Fantaisie poétique (Arthur Billerey)
par Jean-Michel Olivier
À l'aube des mouches* : sous ce titre énigmatique, Arthur Billerey (né en 1991) nous propose un livre de poésie inscrit à la fois dans une tradition classique (plusieurs poèmes sont inspirés d'Aragon, de Guillaume Apollinaire et de Jean-Pierre Schlunegger) et dans une veine tout à fait personnelle. Cela donne un recueil un peu disparate, mais riche en promesses et en découvertes…
Arthur Billerey, qui travaille aux éditions de l'Aire avec Michel Moret, dirige la collection Métaphores. qui a publié Vahé Godel et Pierre-Alain Tâche. Il baigne depuis toujours dans la poésie. Une poésie baroque et imaginative qui semble aux antipodes, heureusement, d'une certaine poésie minimaliste romande qui se complait dans la contemplation du rien ou la recherche désespérée de « la rose bleue » (Dürrenmatt).
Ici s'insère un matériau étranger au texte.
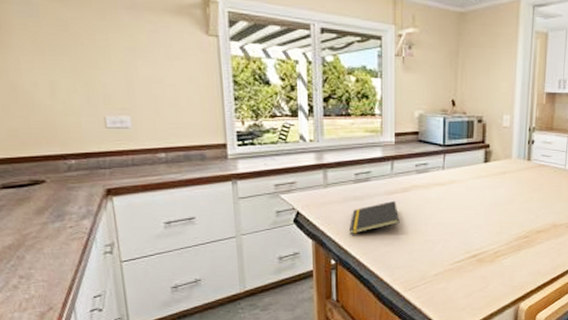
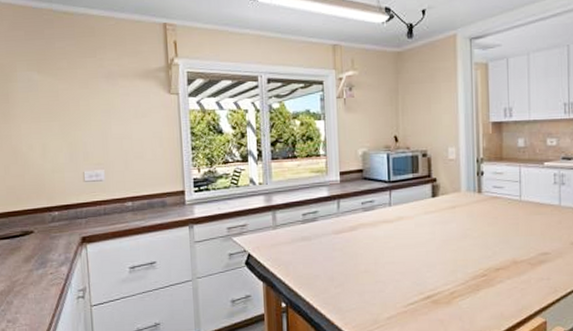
notepad: present [349,200,400,235] -> none [299,239,349,277]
Jugez plutôt :
ton sang des rues/ tessons de bouteilles perdues/ sous la chanson d'une fontaine /qui coule de source et qui me cloue/ auprès de laquelle j'ai une soif de loup/ c'est fou comme les villes martèlent/ ah moutons tondus des migraines
Jouant avec les mots (penser/poncer/pincer/passer…), l'auteur laisse courir sa fantaisie, qui semble inépuisable. Quelquefois, par facilité, cela tombe un peu à plat. Le plus souvent, cette fantaisie nous entraîne sur des sentiers sauvages et passionnants. Il y a là une richesse et une vivacité qui nous ramènent aux sources de la poésie : le rythme, la musique, la chair des mots, dans une liberté absolue.
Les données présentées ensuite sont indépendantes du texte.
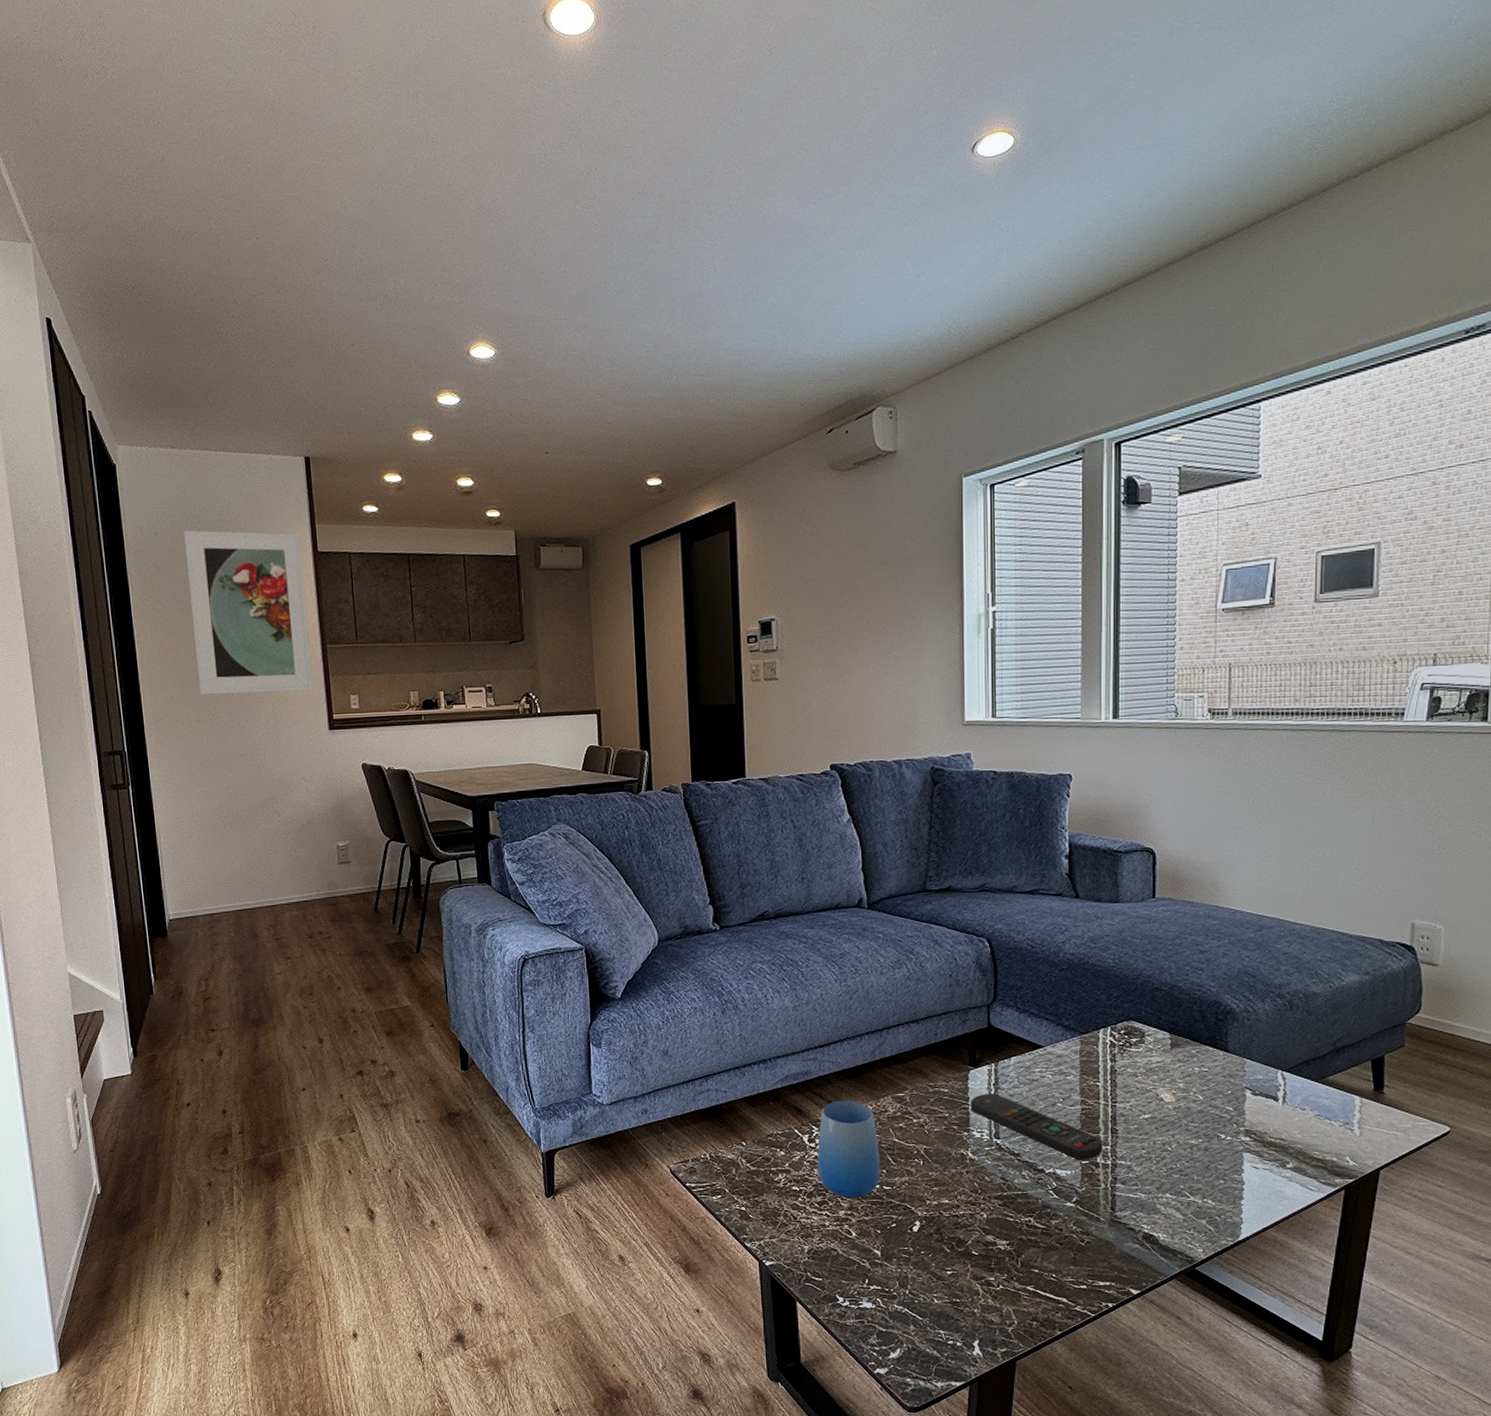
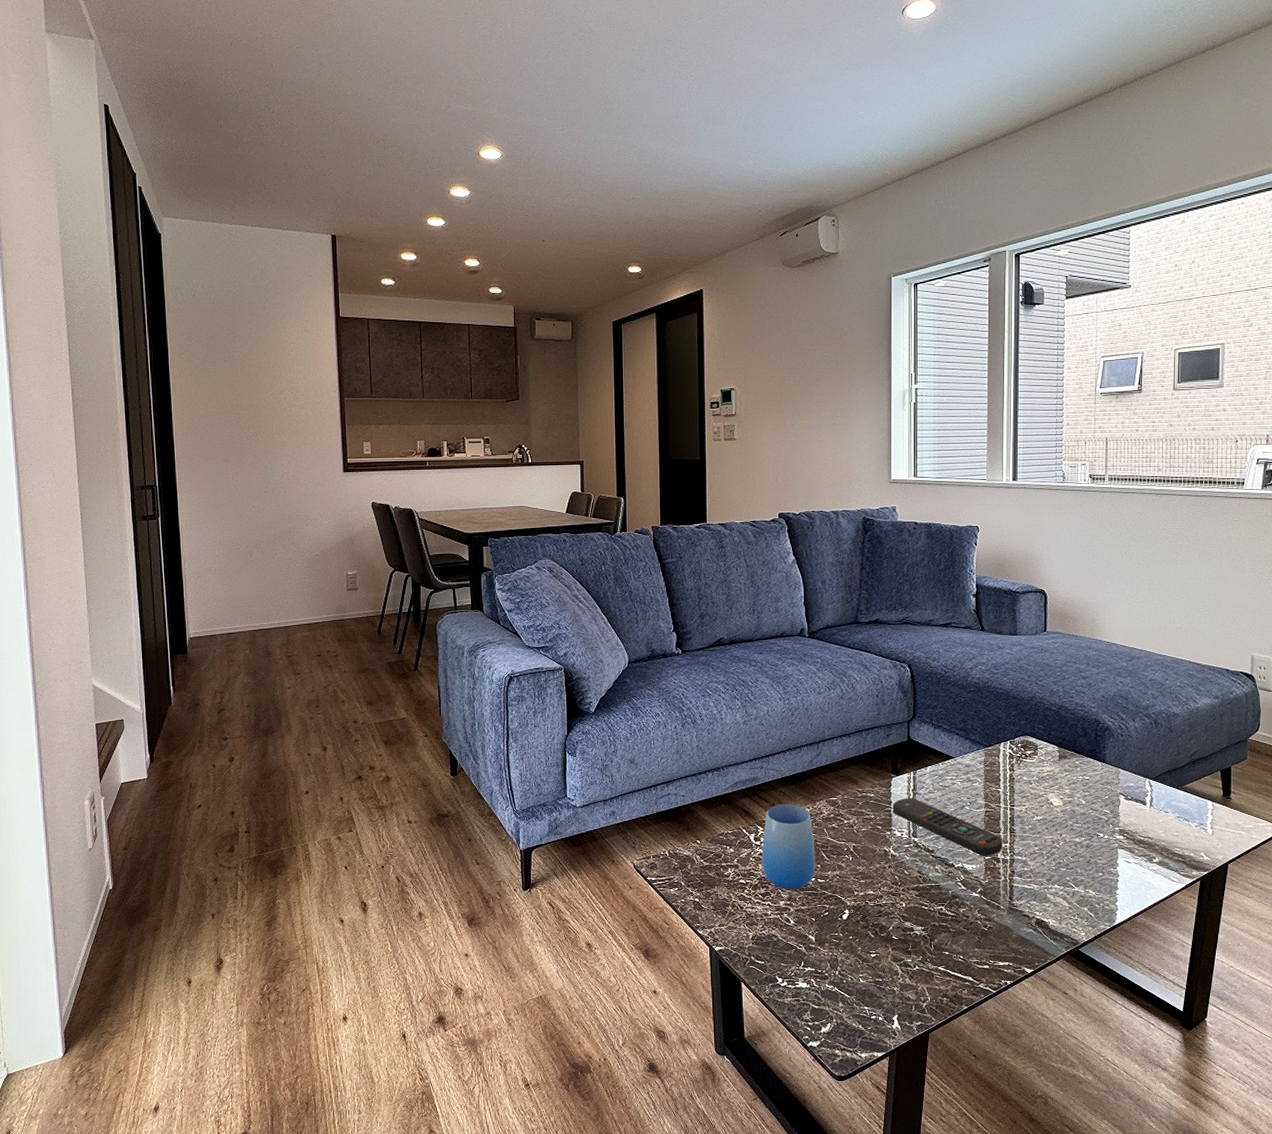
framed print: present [184,530,314,695] -> none [220,293,331,438]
la vie est comme je la fais/ levant les yeux pas à pas/ je cherche je chercherai/ même face au vent froid/ et déchaussé de chaleur/ à marcher à marcher/ à tout perdre de vue/ montagne unité perdue
On marche, on respire, on longe des mers et des abîmes, on tombe, on se relève (« la chute est toujours devant soi ») : il y a une expérience de vie — riche et singulière — dans ce livre qui parle davantage de l'aube que des mouches ! Un livre dense et léger, qui accueille le monde et lui rend grâce, comme les romans de Corinne Desarzens (qui signe la préface), avec étonnement et générosité.
* Arthur Billerey, À l'aube des mouches, éditions de l'Aire, 2019.